TASK DETAILS:
Copy each line containing "depth" from the listing below.

DATA SUPPLIED:
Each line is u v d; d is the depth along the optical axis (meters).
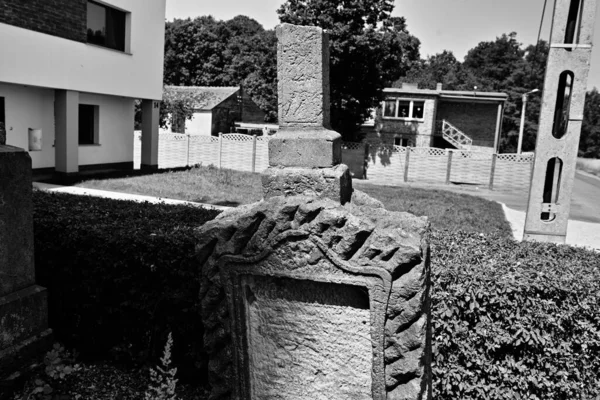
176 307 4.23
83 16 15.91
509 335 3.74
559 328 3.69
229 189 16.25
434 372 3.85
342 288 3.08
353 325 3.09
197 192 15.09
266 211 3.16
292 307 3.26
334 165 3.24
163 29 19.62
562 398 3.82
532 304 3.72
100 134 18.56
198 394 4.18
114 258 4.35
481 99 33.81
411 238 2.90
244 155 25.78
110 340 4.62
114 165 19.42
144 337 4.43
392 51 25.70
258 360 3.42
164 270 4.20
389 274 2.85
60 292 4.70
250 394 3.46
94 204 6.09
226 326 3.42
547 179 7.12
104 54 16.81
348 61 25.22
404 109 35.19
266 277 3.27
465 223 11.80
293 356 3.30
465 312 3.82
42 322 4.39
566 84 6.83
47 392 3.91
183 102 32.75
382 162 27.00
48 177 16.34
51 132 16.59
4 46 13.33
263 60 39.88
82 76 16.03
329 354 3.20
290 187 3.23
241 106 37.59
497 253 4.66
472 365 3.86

--

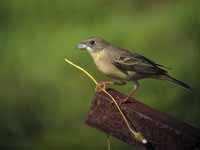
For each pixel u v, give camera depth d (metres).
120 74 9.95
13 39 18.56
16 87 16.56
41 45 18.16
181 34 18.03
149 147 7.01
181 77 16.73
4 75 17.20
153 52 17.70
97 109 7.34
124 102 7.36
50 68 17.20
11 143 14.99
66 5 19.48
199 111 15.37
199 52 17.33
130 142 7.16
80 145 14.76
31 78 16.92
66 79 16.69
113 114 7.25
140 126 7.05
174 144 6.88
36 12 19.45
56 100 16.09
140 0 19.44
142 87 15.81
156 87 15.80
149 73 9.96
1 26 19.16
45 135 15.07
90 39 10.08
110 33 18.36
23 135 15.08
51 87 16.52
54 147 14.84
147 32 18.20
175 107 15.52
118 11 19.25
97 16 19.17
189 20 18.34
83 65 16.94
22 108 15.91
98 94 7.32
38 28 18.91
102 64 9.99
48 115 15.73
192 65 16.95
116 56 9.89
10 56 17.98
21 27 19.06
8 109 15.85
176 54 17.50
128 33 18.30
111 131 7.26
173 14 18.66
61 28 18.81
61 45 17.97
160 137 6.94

RESULT OF THE TASK:
Each line is u v d; d is the depth along the optical axis (meters).
For each pixel u v, give camera depth d (metres).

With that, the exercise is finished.